**EXERCISE PROMPT**
Leave out the pictures, then output the lines of the records below from the first through the one containing "estratégicos.".
___ MATERIALS PROVIDED
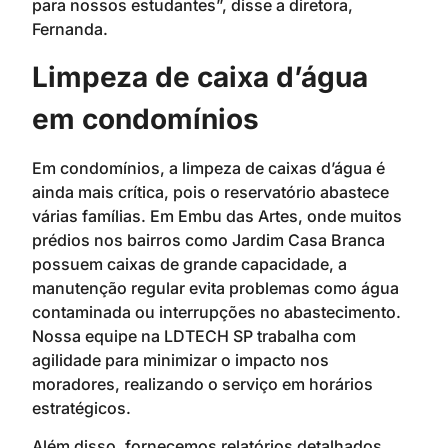
para nossos estudantes”, disse a diretora,
Fernanda.
Limpeza de caixa d’água
em condomínios
Em condomínios, a limpeza de caixas d’água é
ainda mais crítica, pois o reservatório abastece
várias famílias. Em Embu das Artes, onde muitos
prédios nos bairros como Jardim Casa Branca
possuem caixas de grande capacidade, a
manutenção regular evita problemas como água
contaminada ou interrupções no abastecimento.
Nossa equipe na LDTECH SP trabalha com
agilidade para minimizar o impacto nos
moradores, realizando o serviço em horários
estratégicos.
Além disso, fornecemos relatórios detalhados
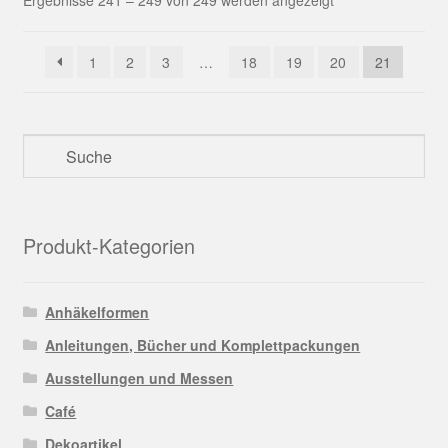
Ergebnisse 241 – 249 von 249 werden angezeigt
Optionen
können
auf
1
2
3
…
18
19
20
21
der
Produktseite
gewählt
werden
Produkt-Kategorien
Anhäkelformen
Anleitungen, Bücher und Komplettpackungen
Ausstellungen und Messen
Café
Dekoartikel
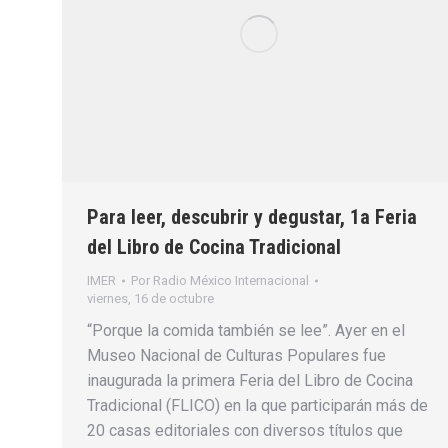
Para leer, descubrir y degustar, 1a Feria
del Libro de Cocina Tradicional
IMER
Por
Radio México Internacional
viernes, 16 de octubre
“Porque la comida también se lee”. Ayer en el
Museo Nacional de Culturas Populares fue
inaugurada la primera Feria del Libro de Cocina
Tradicional (FLICO) en la que participarán más de
20 casas editoriales con diversos títulos que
______
**WRITTEN ANSWER**
para nossos estudantes”, disse a diretora,
Fernanda.
Limpeza de caixa d’água
em condomínios
Em condomínios, a limpeza de caixas d’água é
ainda mais crítica, pois o reservatório abastece
várias famílias. Em Embu das Artes, onde muitos
prédios nos bairros como Jardim Casa Branca
possuem caixas de grande capacidade, a
manutenção regular evita problemas como água
contaminada ou interrupções no abastecimento.
Nossa equipe na LDTECH SP trabalha com
agilidade para minimizar o impacto nos
moradores, realizando o serviço em horários
estratégicos.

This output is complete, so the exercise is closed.